[Collected data]
>>>
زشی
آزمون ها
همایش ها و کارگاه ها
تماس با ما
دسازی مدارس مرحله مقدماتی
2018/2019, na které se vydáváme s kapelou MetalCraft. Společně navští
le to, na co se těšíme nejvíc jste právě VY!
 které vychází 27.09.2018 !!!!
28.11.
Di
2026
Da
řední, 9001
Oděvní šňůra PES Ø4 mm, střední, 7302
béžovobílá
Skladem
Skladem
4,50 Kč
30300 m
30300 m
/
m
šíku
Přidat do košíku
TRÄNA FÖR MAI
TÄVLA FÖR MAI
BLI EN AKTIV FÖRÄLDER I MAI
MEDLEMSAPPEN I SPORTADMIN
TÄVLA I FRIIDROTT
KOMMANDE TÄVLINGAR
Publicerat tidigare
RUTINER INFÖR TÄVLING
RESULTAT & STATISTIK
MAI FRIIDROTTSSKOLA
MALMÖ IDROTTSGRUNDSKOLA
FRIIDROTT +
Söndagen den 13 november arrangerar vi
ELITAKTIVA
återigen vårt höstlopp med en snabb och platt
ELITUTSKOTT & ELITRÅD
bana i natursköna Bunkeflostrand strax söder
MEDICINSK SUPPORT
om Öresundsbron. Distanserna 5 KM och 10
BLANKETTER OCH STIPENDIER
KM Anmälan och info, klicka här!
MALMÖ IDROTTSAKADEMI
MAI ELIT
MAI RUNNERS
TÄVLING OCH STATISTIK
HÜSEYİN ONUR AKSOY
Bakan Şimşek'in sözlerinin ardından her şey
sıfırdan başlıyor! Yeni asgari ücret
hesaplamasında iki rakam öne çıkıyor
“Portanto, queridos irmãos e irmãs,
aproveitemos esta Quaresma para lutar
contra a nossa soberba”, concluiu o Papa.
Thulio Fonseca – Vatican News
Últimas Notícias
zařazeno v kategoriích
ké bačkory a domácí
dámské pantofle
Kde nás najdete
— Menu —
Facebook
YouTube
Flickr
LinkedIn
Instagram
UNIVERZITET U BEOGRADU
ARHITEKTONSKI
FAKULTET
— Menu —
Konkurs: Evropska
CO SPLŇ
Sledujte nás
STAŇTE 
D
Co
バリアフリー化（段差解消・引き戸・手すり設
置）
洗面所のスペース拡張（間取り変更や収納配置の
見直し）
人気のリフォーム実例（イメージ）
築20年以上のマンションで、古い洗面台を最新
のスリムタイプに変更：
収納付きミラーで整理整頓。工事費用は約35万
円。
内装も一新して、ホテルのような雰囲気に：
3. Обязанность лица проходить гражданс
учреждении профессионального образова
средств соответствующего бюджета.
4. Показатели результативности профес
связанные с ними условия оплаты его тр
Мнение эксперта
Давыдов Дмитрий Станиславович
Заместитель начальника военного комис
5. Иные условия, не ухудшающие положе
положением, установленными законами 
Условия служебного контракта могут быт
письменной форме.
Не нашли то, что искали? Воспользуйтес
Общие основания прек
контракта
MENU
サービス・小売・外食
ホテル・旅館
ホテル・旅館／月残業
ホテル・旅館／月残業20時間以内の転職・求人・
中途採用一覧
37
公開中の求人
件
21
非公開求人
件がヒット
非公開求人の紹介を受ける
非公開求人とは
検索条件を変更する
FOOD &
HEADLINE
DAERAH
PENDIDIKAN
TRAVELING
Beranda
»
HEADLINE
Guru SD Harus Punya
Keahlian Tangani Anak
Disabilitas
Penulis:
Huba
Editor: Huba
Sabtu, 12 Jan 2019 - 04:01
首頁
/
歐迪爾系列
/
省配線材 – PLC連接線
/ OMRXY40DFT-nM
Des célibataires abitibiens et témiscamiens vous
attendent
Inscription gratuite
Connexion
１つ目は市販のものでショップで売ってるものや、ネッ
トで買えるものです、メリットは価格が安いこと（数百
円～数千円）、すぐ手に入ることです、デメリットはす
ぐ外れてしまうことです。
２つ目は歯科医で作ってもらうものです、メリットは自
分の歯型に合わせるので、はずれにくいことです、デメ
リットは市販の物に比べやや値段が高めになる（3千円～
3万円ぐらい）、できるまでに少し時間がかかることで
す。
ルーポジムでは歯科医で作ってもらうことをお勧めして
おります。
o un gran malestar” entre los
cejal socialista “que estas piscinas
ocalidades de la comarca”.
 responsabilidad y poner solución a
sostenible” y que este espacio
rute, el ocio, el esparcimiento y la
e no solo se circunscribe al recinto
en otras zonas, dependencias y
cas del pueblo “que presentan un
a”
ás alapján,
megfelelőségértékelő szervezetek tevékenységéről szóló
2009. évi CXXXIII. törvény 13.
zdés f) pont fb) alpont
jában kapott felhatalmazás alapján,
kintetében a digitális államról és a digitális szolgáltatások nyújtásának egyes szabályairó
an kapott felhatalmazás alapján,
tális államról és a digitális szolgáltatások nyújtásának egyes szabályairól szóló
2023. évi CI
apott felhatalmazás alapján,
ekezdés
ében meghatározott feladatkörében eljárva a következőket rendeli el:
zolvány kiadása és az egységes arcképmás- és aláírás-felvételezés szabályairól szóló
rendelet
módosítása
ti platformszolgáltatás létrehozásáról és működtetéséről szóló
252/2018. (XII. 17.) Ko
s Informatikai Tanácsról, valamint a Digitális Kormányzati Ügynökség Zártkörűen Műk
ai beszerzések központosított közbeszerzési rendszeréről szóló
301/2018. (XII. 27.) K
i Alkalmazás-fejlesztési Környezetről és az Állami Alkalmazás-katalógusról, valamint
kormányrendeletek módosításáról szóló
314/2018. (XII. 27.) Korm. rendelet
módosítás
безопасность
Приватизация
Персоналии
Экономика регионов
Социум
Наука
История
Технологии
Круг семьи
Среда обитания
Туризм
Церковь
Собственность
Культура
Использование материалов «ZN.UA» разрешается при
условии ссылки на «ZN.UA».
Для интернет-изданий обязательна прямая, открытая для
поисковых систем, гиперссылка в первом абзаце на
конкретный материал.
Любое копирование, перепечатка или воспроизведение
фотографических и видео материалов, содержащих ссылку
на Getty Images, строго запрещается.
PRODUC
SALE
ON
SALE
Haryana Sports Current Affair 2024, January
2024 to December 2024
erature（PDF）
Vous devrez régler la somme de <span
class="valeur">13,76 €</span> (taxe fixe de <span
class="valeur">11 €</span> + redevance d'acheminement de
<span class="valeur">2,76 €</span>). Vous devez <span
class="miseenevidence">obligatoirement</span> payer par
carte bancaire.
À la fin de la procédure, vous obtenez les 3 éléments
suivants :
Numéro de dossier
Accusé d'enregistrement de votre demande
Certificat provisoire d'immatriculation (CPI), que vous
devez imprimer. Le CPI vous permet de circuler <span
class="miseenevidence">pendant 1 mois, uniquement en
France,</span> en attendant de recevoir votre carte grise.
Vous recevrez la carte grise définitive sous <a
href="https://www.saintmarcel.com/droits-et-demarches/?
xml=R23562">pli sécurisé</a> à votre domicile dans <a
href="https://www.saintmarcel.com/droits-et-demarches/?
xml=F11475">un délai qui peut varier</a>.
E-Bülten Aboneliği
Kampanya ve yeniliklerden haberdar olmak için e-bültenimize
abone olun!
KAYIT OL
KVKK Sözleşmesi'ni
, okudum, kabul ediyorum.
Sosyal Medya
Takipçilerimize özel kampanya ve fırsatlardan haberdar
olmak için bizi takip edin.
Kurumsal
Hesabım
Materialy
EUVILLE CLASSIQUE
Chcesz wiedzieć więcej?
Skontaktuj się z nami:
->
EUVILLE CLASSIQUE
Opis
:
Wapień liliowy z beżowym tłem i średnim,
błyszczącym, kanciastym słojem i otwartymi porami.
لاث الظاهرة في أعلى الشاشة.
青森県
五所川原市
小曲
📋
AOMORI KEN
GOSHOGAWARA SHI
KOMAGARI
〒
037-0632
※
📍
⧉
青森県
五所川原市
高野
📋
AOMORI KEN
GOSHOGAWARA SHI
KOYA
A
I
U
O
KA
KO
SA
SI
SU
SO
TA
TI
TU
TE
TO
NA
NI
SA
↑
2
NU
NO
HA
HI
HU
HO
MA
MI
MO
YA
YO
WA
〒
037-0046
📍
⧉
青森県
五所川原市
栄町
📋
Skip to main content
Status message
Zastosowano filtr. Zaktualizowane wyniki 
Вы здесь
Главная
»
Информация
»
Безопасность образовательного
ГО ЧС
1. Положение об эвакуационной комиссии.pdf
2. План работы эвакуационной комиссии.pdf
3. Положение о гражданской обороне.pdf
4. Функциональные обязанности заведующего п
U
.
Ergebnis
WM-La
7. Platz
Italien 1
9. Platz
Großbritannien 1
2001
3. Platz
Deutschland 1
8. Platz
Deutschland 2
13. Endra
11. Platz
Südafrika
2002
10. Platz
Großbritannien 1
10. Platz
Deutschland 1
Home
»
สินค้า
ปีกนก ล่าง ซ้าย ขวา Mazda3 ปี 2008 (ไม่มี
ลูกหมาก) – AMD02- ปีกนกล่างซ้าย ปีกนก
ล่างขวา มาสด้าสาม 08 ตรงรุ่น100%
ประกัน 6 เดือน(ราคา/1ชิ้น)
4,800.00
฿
<<<
### Exercise brief
Report each line in the entries where the string "kapott" occurs.

### Solution to this task
jában kapott felhatalmazás alapján,
an kapott felhatalmazás alapján,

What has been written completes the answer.